Task brief: Reproduce the listing below line for line, without any alteration, and leave the pictures out of your reproduction.

--- Entries supplied ---

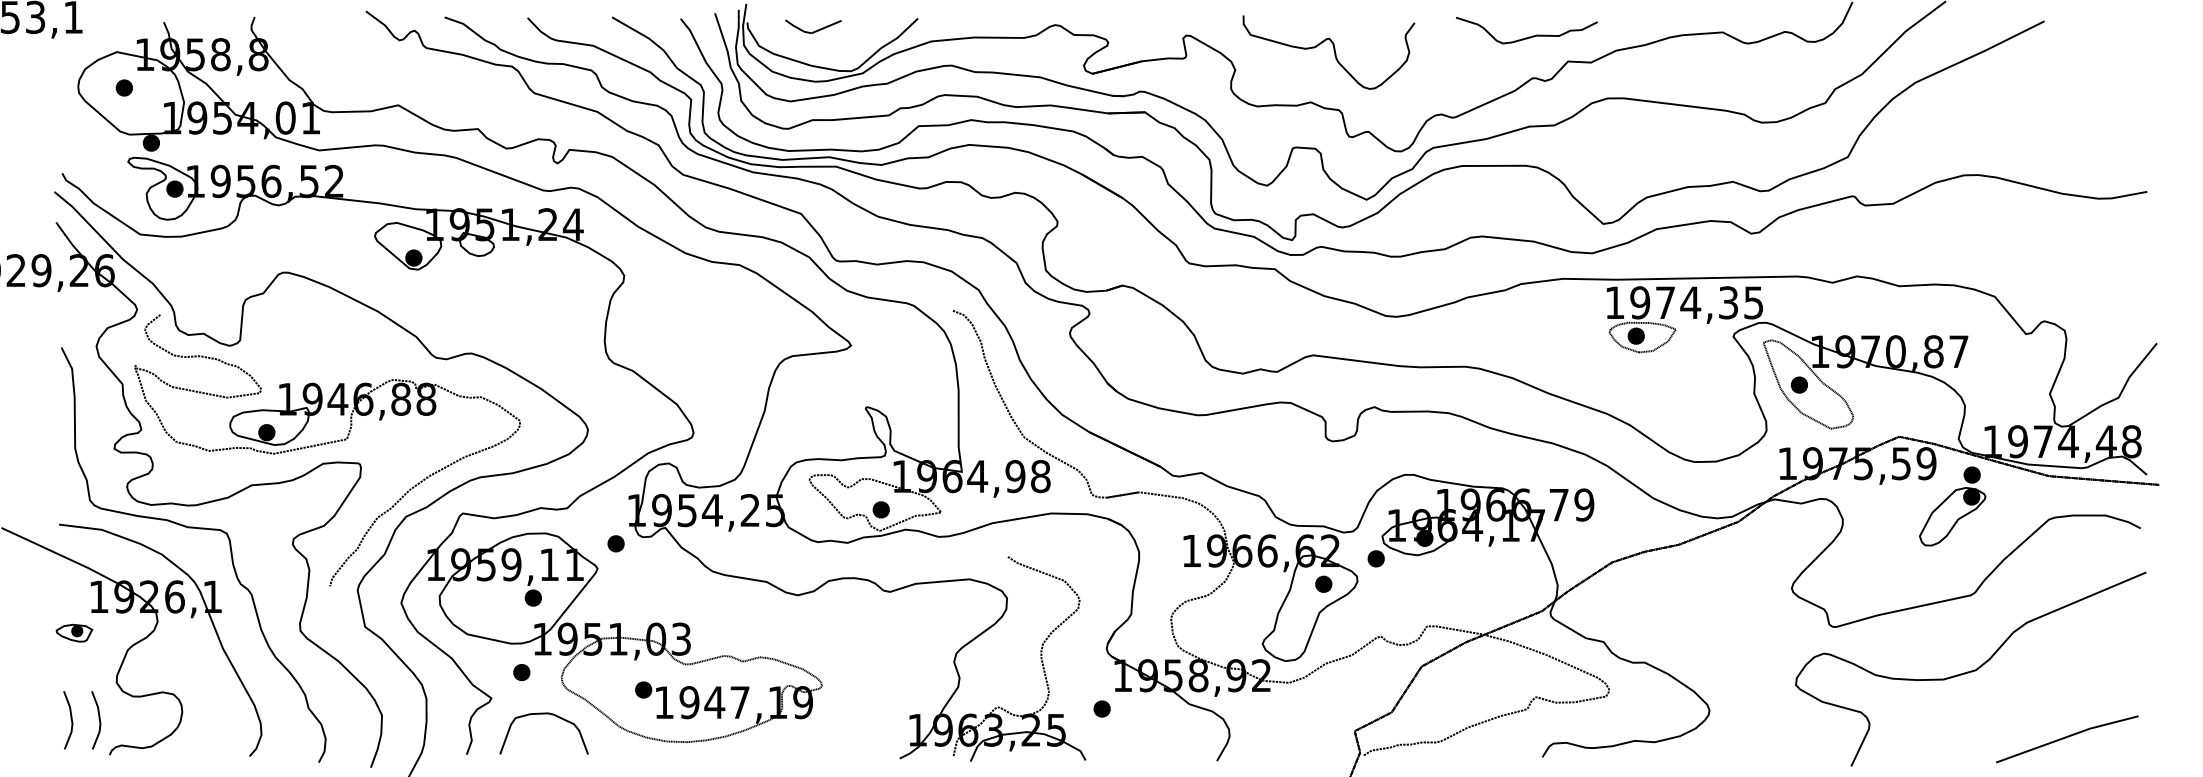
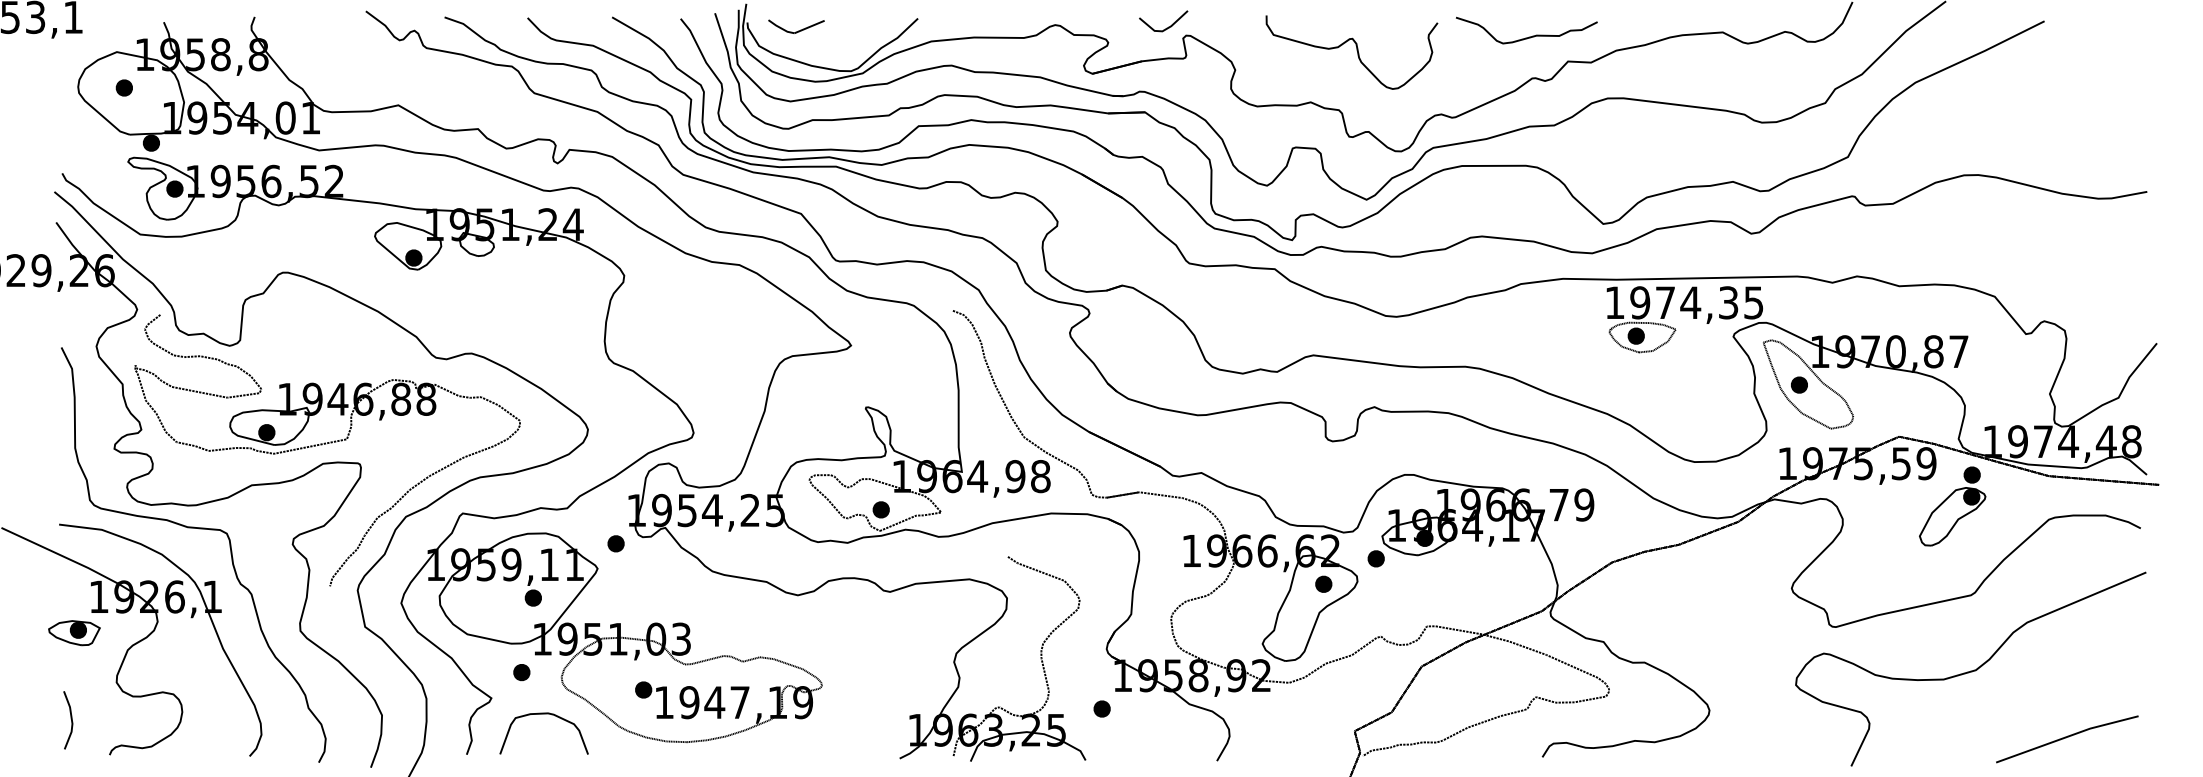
part at (813, 26) position: (813, 26) -> (796, 26)
line at (1166, 27): none -> present
curve at (1333, 50) position: (1333, 50) -> (1356, 50)
part at (74, 632) size: 39x20 px -> 53x27 px
part at (96, 720): present -> none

---

Written solution:
part at (813, 26) position: (813, 26) -> (796, 26)
line at (1166, 27): none -> present
curve at (1333, 50) position: (1333, 50) -> (1356, 50)
part at (74, 632) size: 39x20 px -> 53x27 px
part at (96, 720): present -> none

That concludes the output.